After the office done, I to the Wardrobe, and there dined, and in the afternoon had an hour or two’s talk with my Lady with great pleasure. And so with the two young ladies by coach to my house, and gave them some entertainment, and so late at night sent them home with Captain Ferrers by coach.
This night my boy Wayneman, as I was in my chamber, I overheard him let off some gunpowder; and hearing my wife chide him below for it, and a noise made, I call him up, and find that it was powder that he had put in his pocket, and a match carelessly with it, thinking that it was out, and so the match did give fire to the powder, and had burnt his side and his hand that he put into his pocket to put out the fire. But upon examination, and finding him in a lie about the time and place that he bought it, I did extremely beat him, and though it did trouble me to do it, yet I thought it necessary to do it. So to write by the post, and to bed.

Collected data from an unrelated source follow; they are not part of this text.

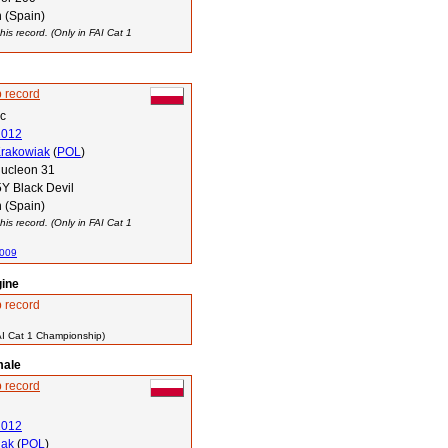
 (Spain)
his record. (Only in FAI Cat 1
 record
ec
2012
Krakowiak
(
POL
)
ucleon 31
Y Black Devil
 (Spain)
his record. (Only in FAI Cat 1
2009
gine
 record
AI Cat 1 Championship)
male
 record
2012
lak
(
POL
)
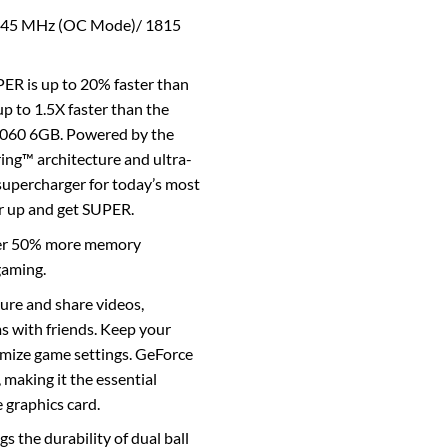
845 MHz (OC Mode)/ 1815
R is up to 20% faster than
p to 1.5X faster than the
1060 6GB. Powered by the
ng™ architecture and ultra-
supercharger for today’s most
r up and get SUPER.
er 50% more memory
gaming.
re and share videos,
s with friends. Keep your
imize game settings. GeForce
, making it the essential
graphics card.
gs the durability of dual ball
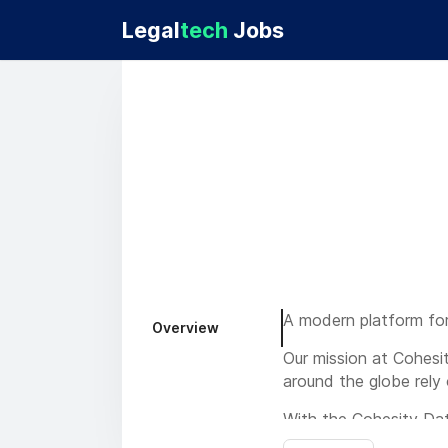
Legal
tech
Jobs
A modern platform for
Overview
Our mission at Cohesit
around the globe rely 
With the Cohesity Dat
faster, manage and sec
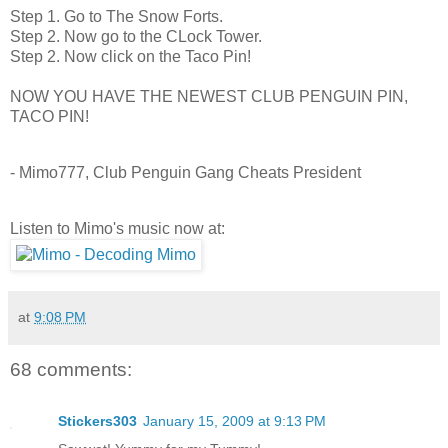
Step 1. Go to The Snow Forts.
Step 2. Now go to the CLock Tower.
Step 2. Now click on the Taco Pin!
NOW YOU HAVE THE NEWEST CLUB PENGUIN PIN,
TACO PIN!
- Mimo777, Club Penguin Gang Cheats President
Listen to Mimo's music now at:
at
9:08 PM
68 comments:
Stickers303
January 15, 2009 at 9:13 PM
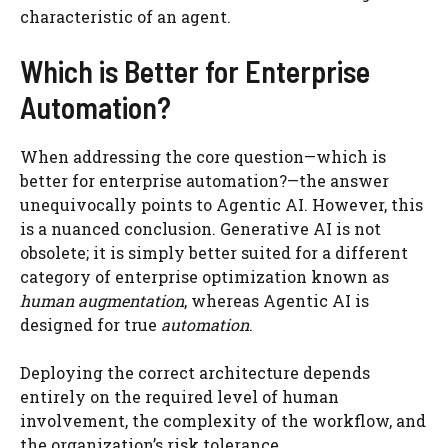
characteristic of an agent.
Which is Better for Enterprise
Automation?
When addressing the core question—which is
better for enterprise automation?—the answer
unequivocally points to Agentic AI. However, this
is a nuanced conclusion. Generative AI is not
obsolete; it is simply better suited for a different
category of enterprise optimization known as
human augmentation
, whereas Agentic AI is
designed for true
automation
.
Deploying the correct architecture depends
entirely on the required level of human
involvement, the complexity of the workflow, and
the organization’s risk tolerance.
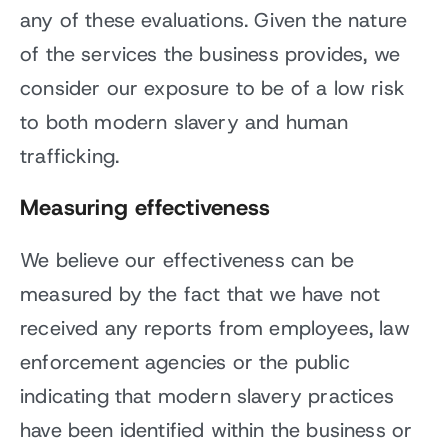
any of these evaluations. Given the nature
of the services the business provides, we
consider our exposure to be of a low risk
to both modern slavery and human
trafficking.
Measuring effectiveness
We believe our effectiveness can be
measured by the fact that we have not
received any reports from employees, law
enforcement agencies or the public
indicating that modern slavery practices
have been identified within the business or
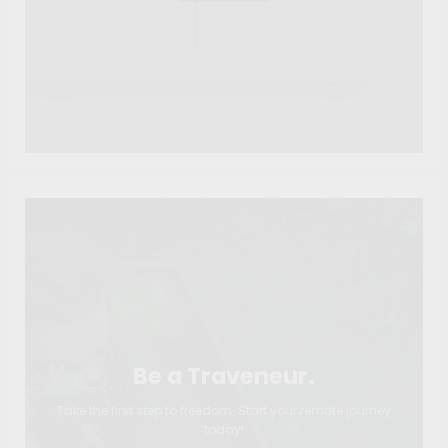
Be a Traveneur.
Take the first step to freedom. Start your remote journey
today!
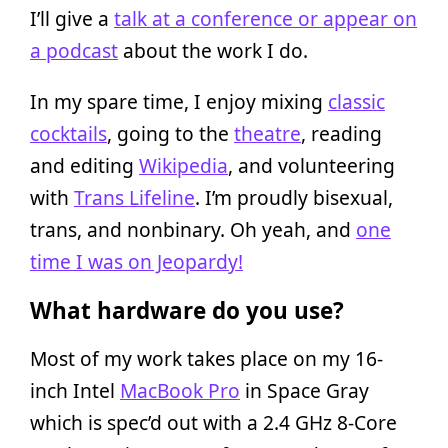
I’ll give a
talk at a conference or appear on
a podcast
about the work I do.
In my spare time, I enjoy mixing
classic
cocktails
, going to the
theatre
, reading
and editing
Wikipedia
, and volunteering
with
Trans Lifeline
. I’m proudly bisexual,
trans, and nonbinary. Oh yeah, and
one
time I was on Jeopardy!
What hardware do you use?
Most of my work takes place on my 16-
inch Intel
MacBook Pro
in Space Gray
which is spec’d out with a 2.4 GHz 8-Core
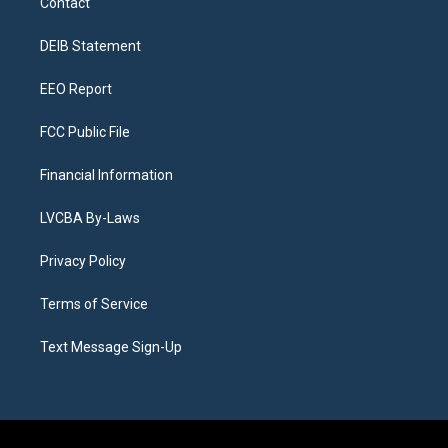
Contact
g
b
k
d
o
d
r
e
y
s
o
i
a
k
n
DEIB Statement
m
EEO Report
FCC Public File
Financial Information
LVCBA By-Laws
Privacy Policy
Terms of Service
Text Message Sign-Up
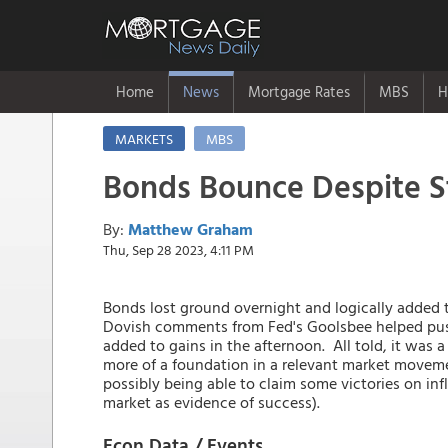
Home
News
Mortgage Rates
MBS
H
MARKETS
MBS
Bonds Bounce Despite S
By:
Matthew Graham
Thu, Sep 28 2023, 4:11 PM
Bonds lost ground overnight and logically added t
Dovish comments from Fed's Goolsbee helped pus
added to gains in the afternoon. All told, it was a
more of a foundation in a relevant market moveme
possibly being able to claim some victories on in
market as evidence of success).
Econ Data / Events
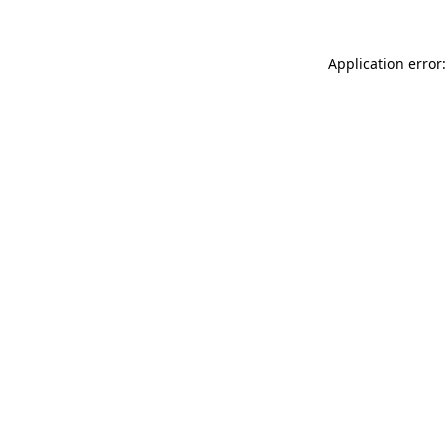
Application error:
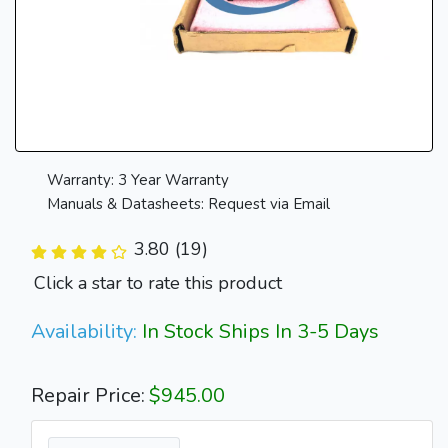
Warranty: 3 Year Warranty
Manuals & Datasheets: Request via Email
3.80 (19)
Click a star to rate this product
Availability:
In Stock Ships In 3-5 Days
Repair Price:
$945.00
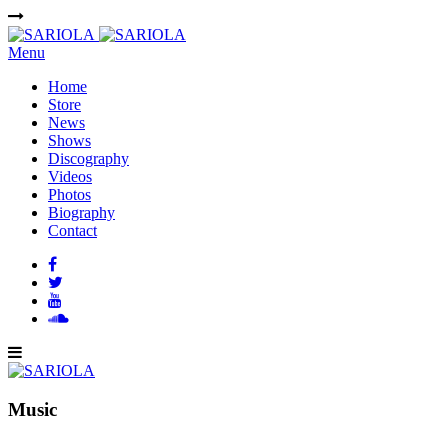
Menu
Home
Store
News
Shows
Discography
Videos
Photos
Biography
Contact
Music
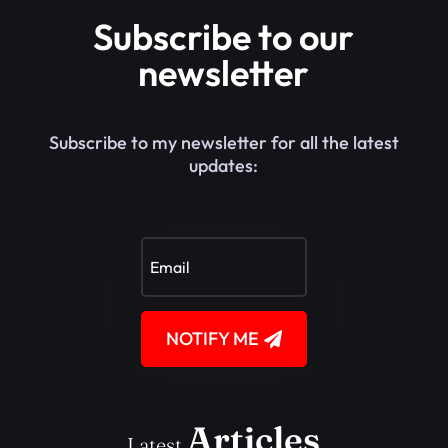
Subscribe to our
newsletter
Subscribe to my newsletter for all the latest
updates:
NOTIFY ME
Articles
Latest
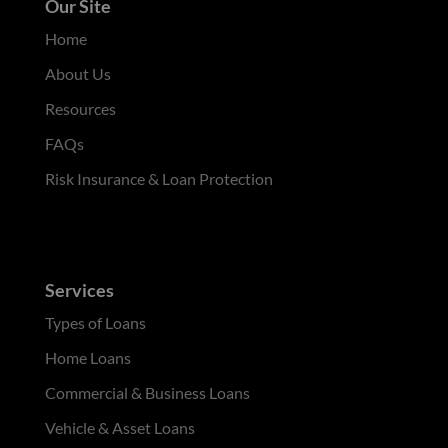
Our Site
Home
About Us
Resources
FAQs
Risk Insurance & Loan Protection
Services
Types of Loans
Home Loans
Commercial & Business Loans
Vehicle & Asset Loans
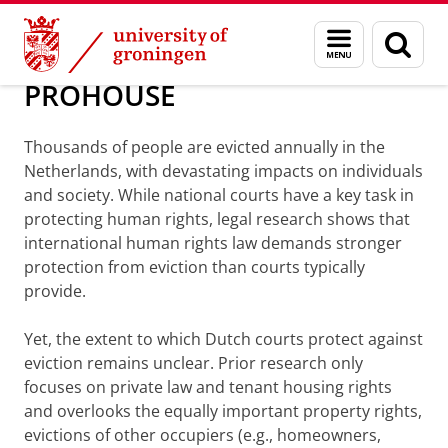
Skip
Skip
About us
Personal grants
Menu
Sear
to
to
and
page
Content
Navigation
search
PROHOUSE
Thousands of people are evicted annually in the
Netherlands, with devastating impacts on individuals
and society. While national courts have a key task in
protecting human rights, legal research shows that
international human rights law demands stronger
protection from eviction than courts typically
provide.
Yet, the extent to which Dutch courts protect against
eviction remains unclear. Prior research only
focuses on private law and tenant housing rights
and overlooks the equally important property rights,
evictions of other occupiers (e.g., homeowners,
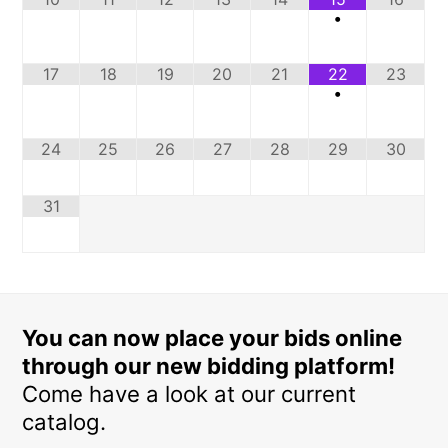
•
17
18
19
20
21
22
23
•
24
25
26
27
28
29
30
31
You can now place your bids online
through our new bidding platform!
Come have a look at our current
catalog.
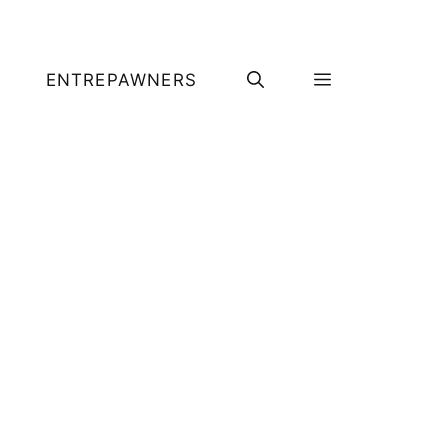
ENTREPAWNERS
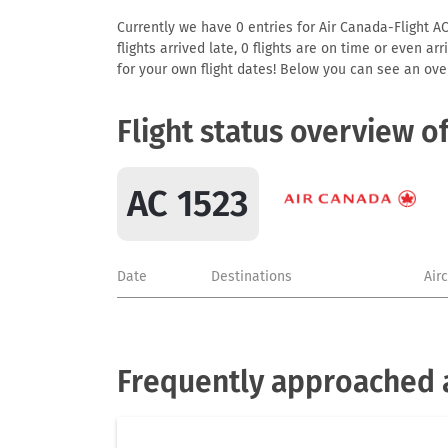
Currently we have 0 entries for Air Canada-Flight AC
flights arrived late, 0 flights are on time or even 
for your own flight dates! Below you can see an over
Flight status overview o
AC 1523
Date
Destinations
Air
Frequently approached a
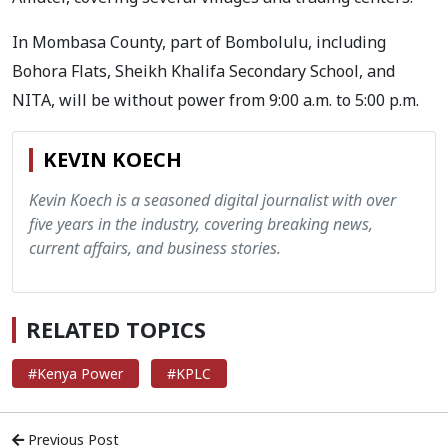
In Mombasa County, part of Bombolulu, including
Bohora Flats, Sheikh Khalifa Secondary School, and
NITA, will be without power from 9:00 a.m. to 5:00 p.m.
KEVIN KOECH
Kevin Koech is a seasoned digital journalist with over
five years in the industry, covering breaking news,
current affairs, and business stories.
RELATED TOPICS
#Kenya Power
#KPLC
Previous Post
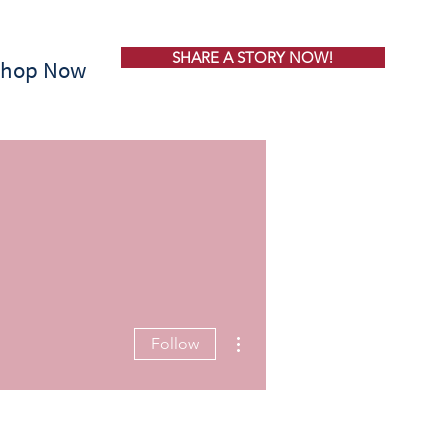
SHARE A STORY NOW!
Shop Now
More actions
Follow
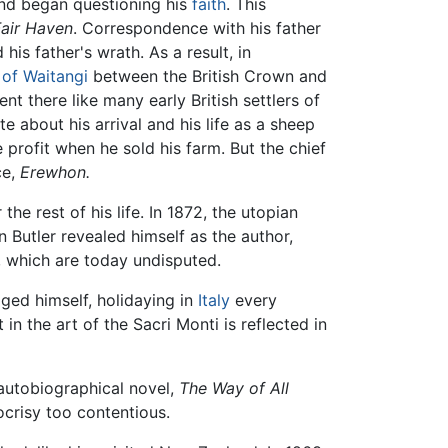
and began questioning his
faith
. This
air Haven
. Correspondence with his father
 his father's wrath. As a result, in
 of Waitangi
between the British Crown and
nt there like many early British settlers of
e about his arrival and his life as a sheep
rofit when he sold his farm. But the chief
ce,
Erewhon.
the rest of his life. In 1872, the utopian
Butler revealed himself as the author,
s, which are today undisputed.
ulged himself, holidaying in
Italy
every
n the art of the Sacri Monti is reflected in
-autobiographical novel,
The Way of All
crisy too contentious.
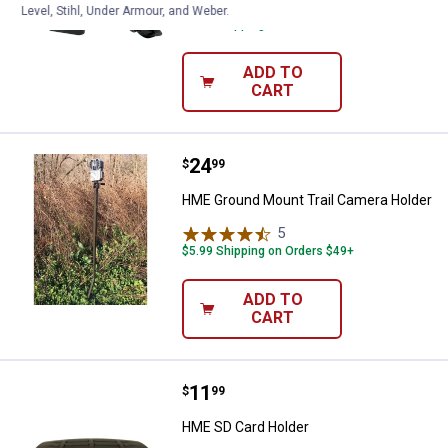
1
Review
Level, Stihl, Under Armour, and Weber.
$5.99 Shipping on Orders $49+
ADD TO
CART
Price:
.
24
HME Ground Mount Trail Camera 
$
99
HME Ground Mount Trail Camera Holder
5
Reviews
$5.99 Shipping on Orders $49+
ADD TO
CART
Price:
.
11
HME SD Card Holder
$
99
HME SD Card Holder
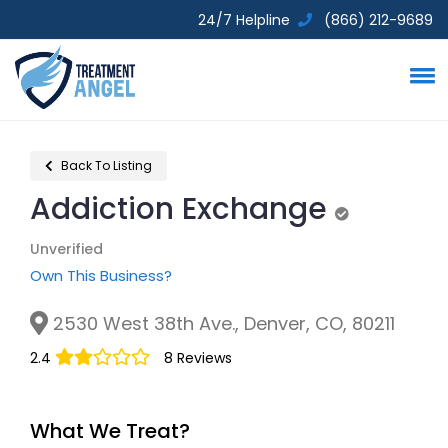
24/7 Helpline
(866) 212-9689
Back To Listing
Addiction Exchange
Unverified
Unverified
Own This Business?
2530 West 38th Ave., Denver, CO, 80211
2.4
8 Reviews
What We Treat?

In my pocket, a match, a hand.
In his pocket, the fire.


Erasure poem derived from The Diary of Samuel Pepys, Saturday 2 November 1661.

Leave-taking

the trees react to colder nights by stripping naked
the meadow too

it’s as if they’re about to set off somewhere
all excess baggage is left at the gate

the sun too is a budget traveler
abandoning most of the sky
the days are so quiet now

take me with you
even if there’s nowhere to go
even if it means leaving myself behind

Rosemary

“…if wishes were horses, poor men wald ride.” ~ Proverbs in Scots, 1628

The neighbor across the street hailed me
as I was leaving for work, to ask
for the name of the roofer we’d used
the last time we got a leak.

How’re you doing? I asked,
as he fumbled for a pen and a piece of paper
and I searched through my contacts, recalling
how we heard he’d just been in hospital.

And he looked at me and said, smiling weakly—
Oh you know, one more day. Which is also
one day less
— By which he meant, hard
to reckon one way or another at stage four,

cancer. Then he gestured at the slates
on his roof, nothing I could figure from where I stood
of where anything might be amiss in their neat overlap
and pattern. And as we stood in front of his yard

among the thick stands of rosemary he’d planted
and divided, something of the smell of summer
persisted: herbal and astringent, wrapped
close around each woody stalk.

 

In response to an entry from the Morning Porch.